Wong, as the Penang tourism exco, has been busy securing direct international flights and charters to the state since last year while in Kedah, the job is left to Lada and the Tourism, Arts and Culture Ministry (Motac)
Travel trade insider Eric R. Sinnaya said Motac had in the past left Langkawi to the leadership of Dr Mahathir, who oversaw the island during his decades as prime minister.
“Dr Mahathir was always keeping tabs on the island. This may have driven some quarters to become complacent,” said Sinnaya.
But when Dr Mahathir lost the Langwaki seat in the 2022 general election, the island lost its “godfather.”
Dr Mahathir had rebuked the islanders over his loss, calling them ungrateful for everything he had done for them.
Langkawi was slower than Penang to recover from the effects of the pandemic. Then came inflation, which drove up the prices of ferry and flight tickets, hotels, and food.
Siltation near the ferry terminals in Kuala Perlis, Kuala Kedah, and Kuah, caused trips to be scaled down.
Flight tickets to Langkawi were seen as pricey even though the island was serviced by the budget carriers of Air Asia and Fireflyz, Sinnaya noted.
Visitors were more attracted to Haadyai and Songkhla in Thailand, where prices had dropped. Those places lured a record number of Malaysians post-pandemic even though the Thai baht had appreciated against the ringgit.

Need for reinvention
Langkawi is now facing an acute shortage of water in some villages, and if that is not promptly addressed, it will impact tourism, said National Water Services Commission chairman Charles Santiago.
To complicate matters, a drought and heatwave has made Langkawi one of the hottest places in Malaysia, said Sinnaya.
“It is like another curse has descended on Langkawi,” he said, referring to the myth of Mahsuri.
Local legend has it that the island was cursed for seven generations by a young princess in the 17th century after she was wrongly accused of adultery and put to death.
Sinnaya said Langkawi could learn from Penang’s past and introduce a fast-track recovery plan.
He said that the island needs many new attractions and must no longer rely on its duty-free status to woo tourists.
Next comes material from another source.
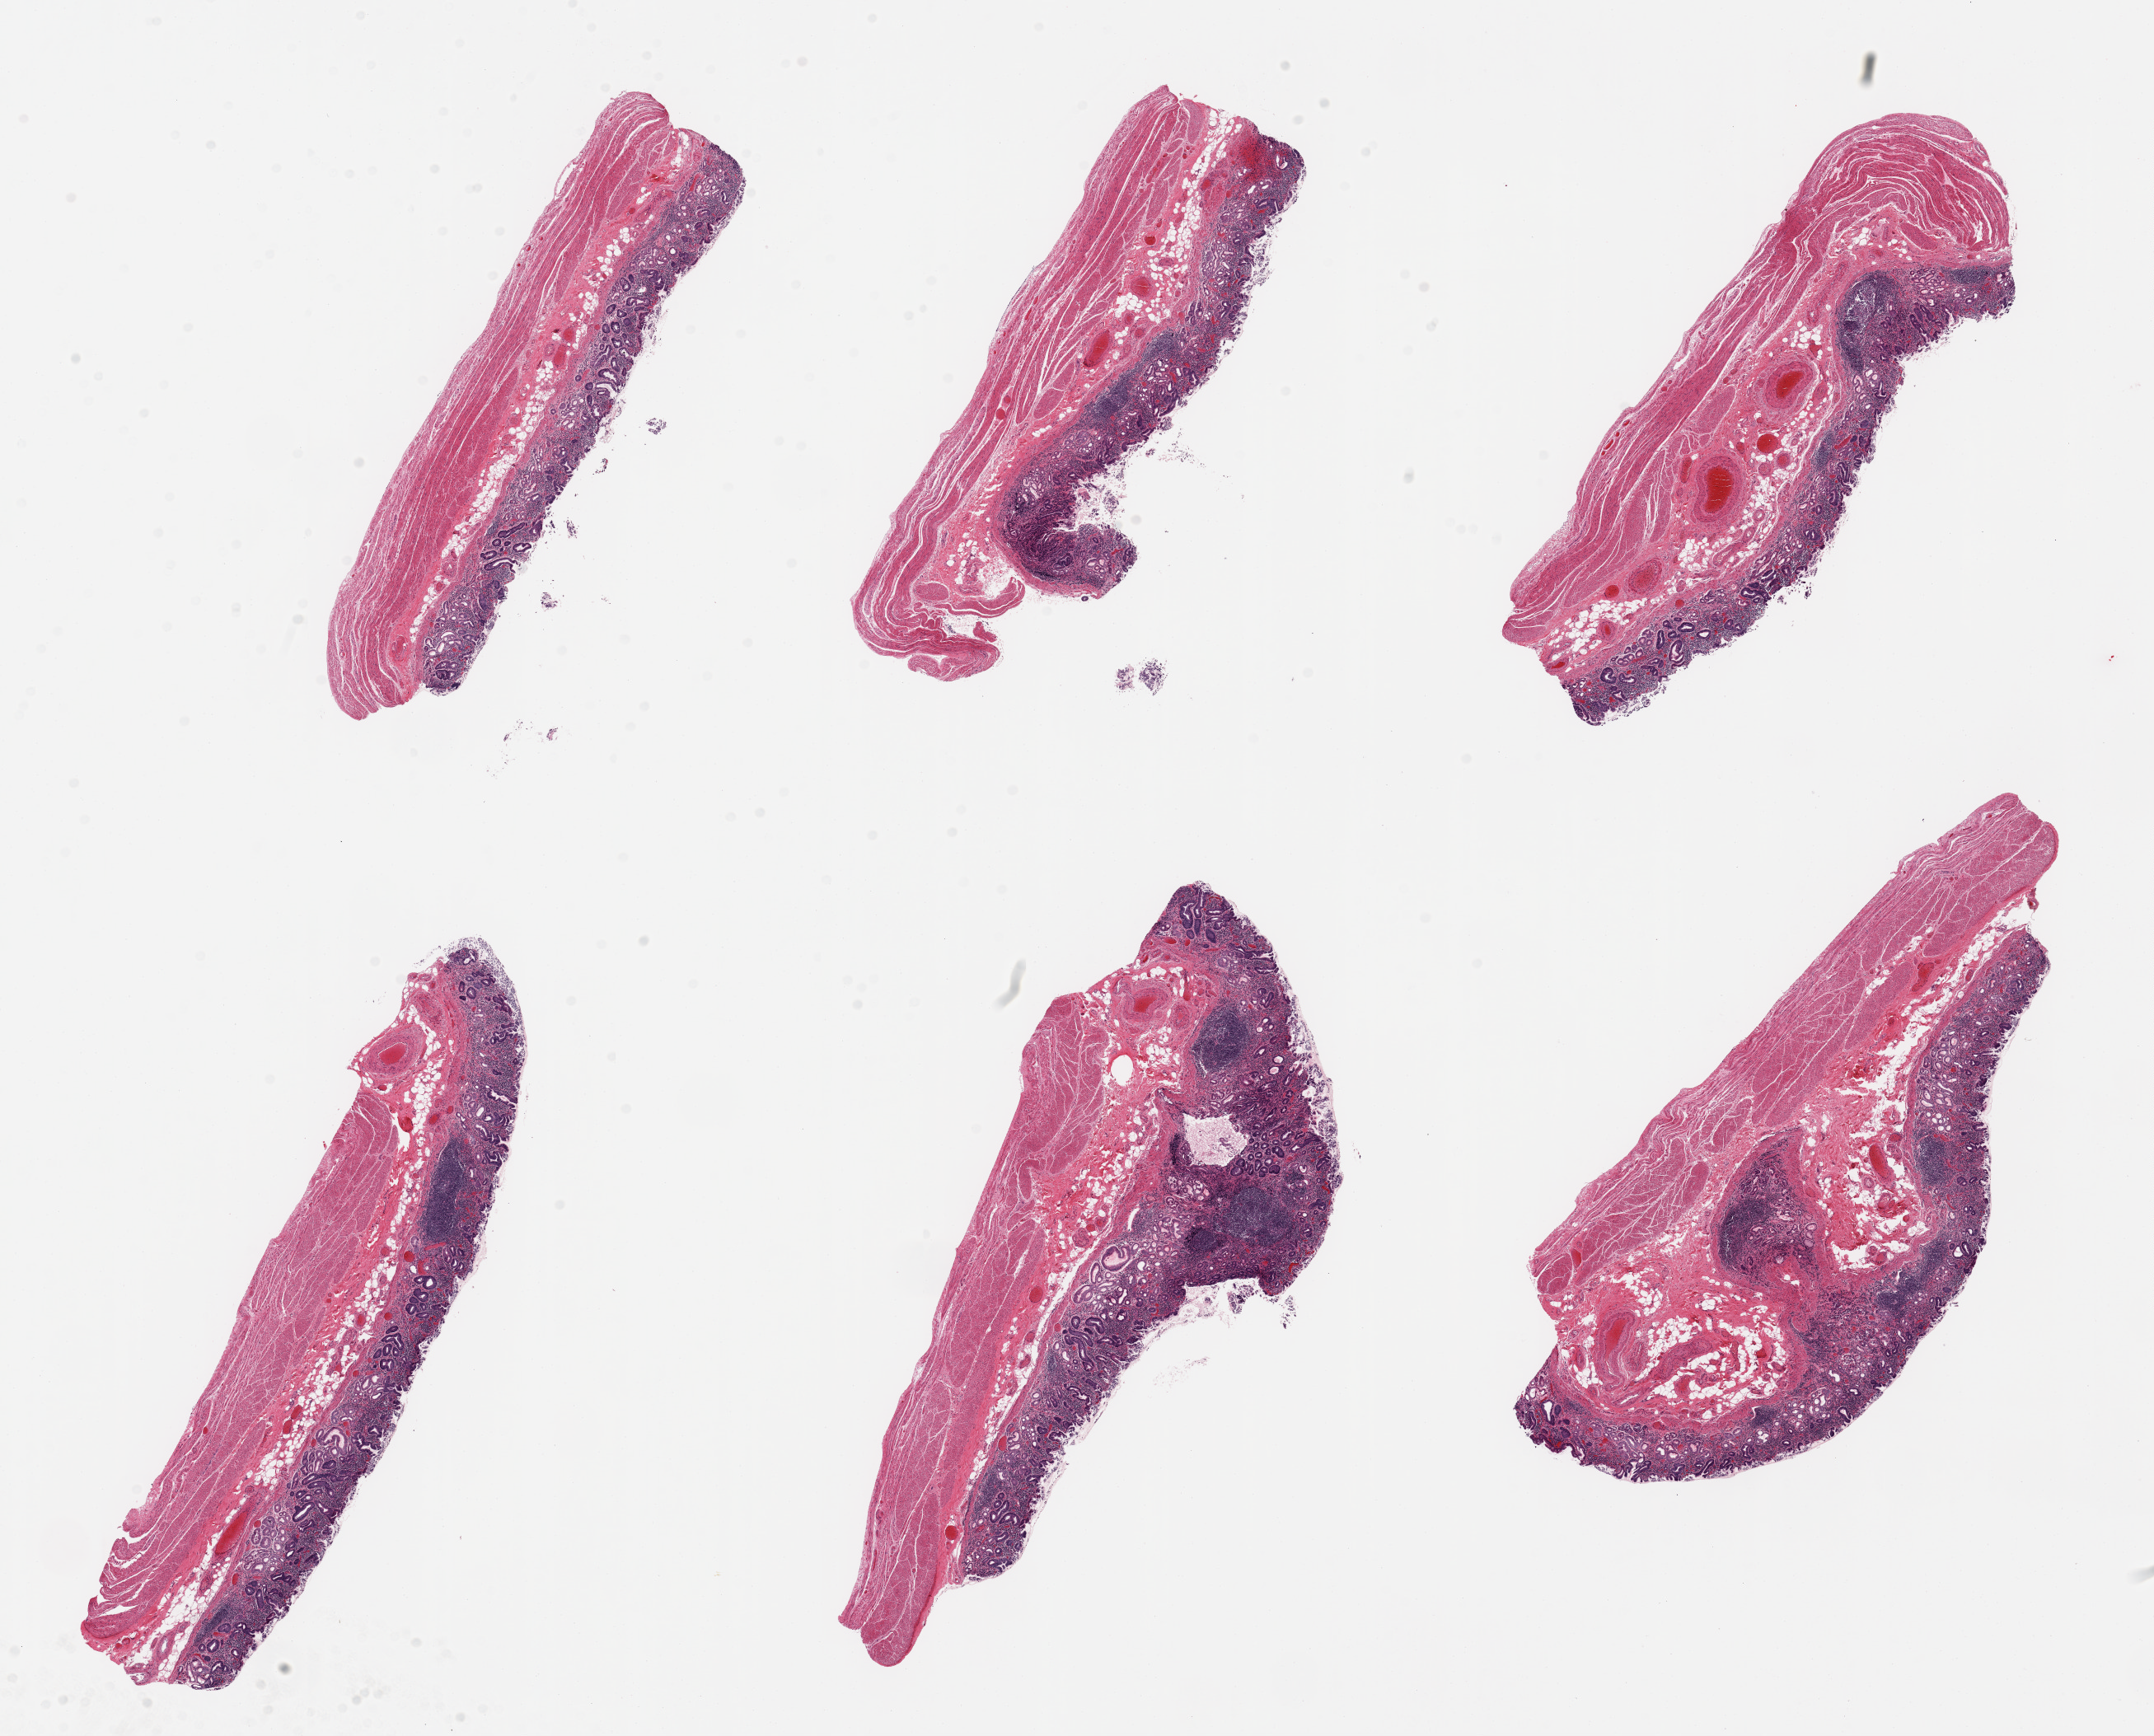
Whole-slide image, haematoxylin and eosin stain — low-resolution overview of the scanned area, about 20.7 x 16.7 mm; PAXgene-fixed, paraffin-embedded tissue; section of stomach (target tissue); tissue donor sample. Donor sex: female.
Review note (as recorded): 6 pieces; chronic atrophic gastritis with 60% reduction of gastric glands and replacement by chronic inflammatory cells; mucosa not useable, but other layers intact and without lesions.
It must find ways to make travel to Langkawi more affordable.
The state and federal governments must work together to promote tourism, he added.
Conservationist Anthony Wong Kim Fei, who manages the Frangipani Resort in Langkawi, urged the island planners to go back to the basics.
The island’s tranquillity and natural wonders had sold well in the past,” Wong said.
For now, Langkawi is not doing too badly as five-star hotels are seeing high occupancy, said Alexander.
But there is always room for improvement for both Penang and Langkawi, he said. – May 16, 2024.